──────── Task input ────────
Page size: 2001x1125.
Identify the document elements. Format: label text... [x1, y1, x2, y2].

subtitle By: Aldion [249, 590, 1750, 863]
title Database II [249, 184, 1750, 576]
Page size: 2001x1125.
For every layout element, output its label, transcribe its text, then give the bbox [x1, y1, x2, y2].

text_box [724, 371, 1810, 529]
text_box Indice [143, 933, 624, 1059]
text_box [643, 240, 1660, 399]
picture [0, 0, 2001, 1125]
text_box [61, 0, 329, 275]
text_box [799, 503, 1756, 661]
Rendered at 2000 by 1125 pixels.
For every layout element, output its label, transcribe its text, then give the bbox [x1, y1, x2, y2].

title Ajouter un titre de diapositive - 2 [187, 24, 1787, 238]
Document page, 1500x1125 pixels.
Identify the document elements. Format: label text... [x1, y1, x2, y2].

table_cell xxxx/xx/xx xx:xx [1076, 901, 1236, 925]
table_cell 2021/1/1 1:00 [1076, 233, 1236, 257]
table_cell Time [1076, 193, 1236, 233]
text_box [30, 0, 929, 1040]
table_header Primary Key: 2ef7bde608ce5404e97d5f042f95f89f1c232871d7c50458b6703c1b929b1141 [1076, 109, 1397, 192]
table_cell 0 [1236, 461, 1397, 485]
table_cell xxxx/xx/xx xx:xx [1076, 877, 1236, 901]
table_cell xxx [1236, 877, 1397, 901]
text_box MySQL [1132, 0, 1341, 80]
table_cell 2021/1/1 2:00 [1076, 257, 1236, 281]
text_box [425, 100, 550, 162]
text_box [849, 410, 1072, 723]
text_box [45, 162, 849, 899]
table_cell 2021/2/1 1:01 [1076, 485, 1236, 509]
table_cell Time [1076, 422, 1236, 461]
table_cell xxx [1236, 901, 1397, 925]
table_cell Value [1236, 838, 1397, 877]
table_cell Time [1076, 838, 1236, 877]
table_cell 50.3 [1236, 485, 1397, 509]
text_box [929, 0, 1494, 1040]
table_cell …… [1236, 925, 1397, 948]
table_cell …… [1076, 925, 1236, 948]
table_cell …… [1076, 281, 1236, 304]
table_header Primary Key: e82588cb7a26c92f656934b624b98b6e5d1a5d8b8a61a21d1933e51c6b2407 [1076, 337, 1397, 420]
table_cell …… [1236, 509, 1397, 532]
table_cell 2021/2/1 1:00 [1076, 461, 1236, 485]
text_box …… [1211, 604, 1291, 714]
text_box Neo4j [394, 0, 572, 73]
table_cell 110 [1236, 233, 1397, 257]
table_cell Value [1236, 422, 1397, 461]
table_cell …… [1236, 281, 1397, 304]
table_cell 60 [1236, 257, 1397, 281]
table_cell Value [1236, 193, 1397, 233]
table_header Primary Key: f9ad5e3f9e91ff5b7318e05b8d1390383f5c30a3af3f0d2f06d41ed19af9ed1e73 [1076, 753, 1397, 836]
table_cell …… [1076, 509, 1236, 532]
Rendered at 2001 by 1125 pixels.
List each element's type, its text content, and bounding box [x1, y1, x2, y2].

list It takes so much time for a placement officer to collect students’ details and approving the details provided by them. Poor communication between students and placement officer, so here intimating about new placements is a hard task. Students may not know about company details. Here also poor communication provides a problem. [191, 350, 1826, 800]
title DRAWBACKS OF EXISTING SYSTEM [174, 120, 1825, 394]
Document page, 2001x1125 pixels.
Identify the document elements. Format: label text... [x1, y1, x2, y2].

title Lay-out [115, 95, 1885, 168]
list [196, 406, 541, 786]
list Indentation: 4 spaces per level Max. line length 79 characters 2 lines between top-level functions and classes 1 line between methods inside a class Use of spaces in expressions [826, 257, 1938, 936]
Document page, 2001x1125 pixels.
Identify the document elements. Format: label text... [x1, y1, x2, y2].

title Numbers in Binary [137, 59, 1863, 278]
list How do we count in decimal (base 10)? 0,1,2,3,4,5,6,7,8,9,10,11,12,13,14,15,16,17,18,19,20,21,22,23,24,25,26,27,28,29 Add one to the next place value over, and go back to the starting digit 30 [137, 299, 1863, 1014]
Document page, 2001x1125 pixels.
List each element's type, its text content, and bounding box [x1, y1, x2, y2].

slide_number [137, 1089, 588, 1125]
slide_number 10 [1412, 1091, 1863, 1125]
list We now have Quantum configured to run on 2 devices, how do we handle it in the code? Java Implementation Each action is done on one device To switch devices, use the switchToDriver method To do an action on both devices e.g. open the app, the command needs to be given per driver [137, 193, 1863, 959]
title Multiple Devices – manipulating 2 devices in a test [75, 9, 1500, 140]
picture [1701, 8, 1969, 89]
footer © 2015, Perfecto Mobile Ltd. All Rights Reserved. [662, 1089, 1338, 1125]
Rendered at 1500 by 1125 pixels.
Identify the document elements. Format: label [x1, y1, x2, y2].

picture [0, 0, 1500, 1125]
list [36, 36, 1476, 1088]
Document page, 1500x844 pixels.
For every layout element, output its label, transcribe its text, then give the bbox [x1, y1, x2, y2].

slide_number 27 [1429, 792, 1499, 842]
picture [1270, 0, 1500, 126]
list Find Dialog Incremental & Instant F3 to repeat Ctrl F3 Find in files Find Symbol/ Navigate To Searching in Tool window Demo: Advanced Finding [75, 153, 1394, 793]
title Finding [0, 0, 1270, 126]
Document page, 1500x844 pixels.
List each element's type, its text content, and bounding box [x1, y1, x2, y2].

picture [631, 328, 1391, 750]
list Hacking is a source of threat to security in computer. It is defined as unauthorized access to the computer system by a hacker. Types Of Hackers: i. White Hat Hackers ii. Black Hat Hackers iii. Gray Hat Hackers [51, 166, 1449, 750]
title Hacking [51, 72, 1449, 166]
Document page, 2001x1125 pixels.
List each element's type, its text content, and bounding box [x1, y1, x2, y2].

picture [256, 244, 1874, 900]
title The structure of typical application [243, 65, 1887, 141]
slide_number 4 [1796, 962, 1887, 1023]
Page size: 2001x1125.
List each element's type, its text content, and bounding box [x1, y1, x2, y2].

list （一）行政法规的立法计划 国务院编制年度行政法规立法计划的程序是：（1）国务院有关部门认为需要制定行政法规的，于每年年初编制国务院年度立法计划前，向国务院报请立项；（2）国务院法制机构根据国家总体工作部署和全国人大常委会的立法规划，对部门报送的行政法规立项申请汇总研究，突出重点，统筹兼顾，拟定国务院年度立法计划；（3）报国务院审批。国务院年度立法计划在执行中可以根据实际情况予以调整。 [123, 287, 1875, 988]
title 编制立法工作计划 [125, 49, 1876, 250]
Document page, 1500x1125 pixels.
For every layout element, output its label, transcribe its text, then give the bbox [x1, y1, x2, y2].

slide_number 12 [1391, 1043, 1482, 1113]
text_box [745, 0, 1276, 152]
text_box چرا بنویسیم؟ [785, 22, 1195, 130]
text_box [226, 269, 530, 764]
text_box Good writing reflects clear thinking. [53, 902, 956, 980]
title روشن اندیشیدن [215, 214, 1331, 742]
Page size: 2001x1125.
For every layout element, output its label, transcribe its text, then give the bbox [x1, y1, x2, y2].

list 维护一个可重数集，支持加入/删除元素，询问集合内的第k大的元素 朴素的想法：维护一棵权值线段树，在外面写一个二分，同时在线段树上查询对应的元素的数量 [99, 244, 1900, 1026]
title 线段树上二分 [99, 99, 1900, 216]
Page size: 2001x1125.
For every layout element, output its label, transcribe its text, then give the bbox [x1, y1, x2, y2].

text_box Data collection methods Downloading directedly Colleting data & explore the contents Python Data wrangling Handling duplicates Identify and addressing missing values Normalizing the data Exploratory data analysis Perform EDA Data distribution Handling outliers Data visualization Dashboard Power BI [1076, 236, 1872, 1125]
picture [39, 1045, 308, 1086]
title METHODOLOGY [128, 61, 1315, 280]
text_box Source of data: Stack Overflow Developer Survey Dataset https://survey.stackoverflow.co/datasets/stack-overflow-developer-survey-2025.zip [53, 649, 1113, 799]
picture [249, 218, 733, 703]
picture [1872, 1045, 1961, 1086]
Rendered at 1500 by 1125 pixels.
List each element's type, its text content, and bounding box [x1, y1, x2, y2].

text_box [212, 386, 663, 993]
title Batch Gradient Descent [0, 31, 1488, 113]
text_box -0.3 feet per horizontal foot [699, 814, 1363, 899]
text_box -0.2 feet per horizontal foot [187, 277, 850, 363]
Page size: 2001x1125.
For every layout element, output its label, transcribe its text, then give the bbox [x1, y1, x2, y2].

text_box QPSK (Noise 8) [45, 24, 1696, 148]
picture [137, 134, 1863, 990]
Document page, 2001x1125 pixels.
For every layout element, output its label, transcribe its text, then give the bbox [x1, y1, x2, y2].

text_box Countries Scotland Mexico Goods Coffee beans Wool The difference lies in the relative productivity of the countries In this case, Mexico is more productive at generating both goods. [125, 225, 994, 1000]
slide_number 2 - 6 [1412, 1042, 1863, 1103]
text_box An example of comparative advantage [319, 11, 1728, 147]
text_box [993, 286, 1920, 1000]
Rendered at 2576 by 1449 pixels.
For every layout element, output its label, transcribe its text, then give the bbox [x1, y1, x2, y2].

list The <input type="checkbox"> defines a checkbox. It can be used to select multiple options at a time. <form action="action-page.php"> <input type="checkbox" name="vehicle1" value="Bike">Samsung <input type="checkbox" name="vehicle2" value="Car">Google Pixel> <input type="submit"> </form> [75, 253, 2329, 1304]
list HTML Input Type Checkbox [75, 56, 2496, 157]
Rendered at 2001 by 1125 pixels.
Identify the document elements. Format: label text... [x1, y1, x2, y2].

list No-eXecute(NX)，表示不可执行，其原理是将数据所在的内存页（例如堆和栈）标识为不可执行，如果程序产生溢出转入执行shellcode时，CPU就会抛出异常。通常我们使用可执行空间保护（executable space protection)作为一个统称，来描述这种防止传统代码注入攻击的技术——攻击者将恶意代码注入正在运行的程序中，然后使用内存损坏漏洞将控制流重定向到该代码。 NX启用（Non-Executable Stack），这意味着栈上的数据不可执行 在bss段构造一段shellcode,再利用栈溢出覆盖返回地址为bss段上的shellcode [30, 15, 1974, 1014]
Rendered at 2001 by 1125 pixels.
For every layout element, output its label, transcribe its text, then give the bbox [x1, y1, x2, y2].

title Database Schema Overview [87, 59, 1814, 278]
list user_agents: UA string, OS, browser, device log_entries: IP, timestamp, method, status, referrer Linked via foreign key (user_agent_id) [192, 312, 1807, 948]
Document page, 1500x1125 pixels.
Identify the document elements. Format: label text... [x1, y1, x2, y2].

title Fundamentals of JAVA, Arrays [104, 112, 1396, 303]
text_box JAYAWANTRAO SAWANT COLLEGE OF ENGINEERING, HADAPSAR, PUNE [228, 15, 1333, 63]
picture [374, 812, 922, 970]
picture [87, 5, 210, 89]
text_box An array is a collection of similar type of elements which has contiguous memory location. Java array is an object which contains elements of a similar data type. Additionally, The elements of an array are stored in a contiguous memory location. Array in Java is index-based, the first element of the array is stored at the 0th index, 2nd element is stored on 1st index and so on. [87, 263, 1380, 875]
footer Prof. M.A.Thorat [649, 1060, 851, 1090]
────────
### Work instructions
Exactly as they appear above, output the lines of the data from the first through the one that contains "Rendered at 2000 by 1125 pixels.", and only those lines.

### Your solution
Page size: 2001x1125.
Identify the document elements. Format: label text... [x1, y1, x2, y2].

subtitle By: Aldion [249, 590, 1750, 863]
title Database II [249, 184, 1750, 576]
Page size: 2001x1125.
For every layout element, output its label, transcribe its text, then give the bbox [x1, y1, x2, y2].

text_box [724, 371, 1810, 529]
text_box Indice [143, 933, 624, 1059]
text_box [643, 240, 1660, 399]
picture [0, 0, 2001, 1125]
text_box [61, 0, 329, 275]
text_box [799, 503, 1756, 661]
Rendered at 2000 by 1125 pixels.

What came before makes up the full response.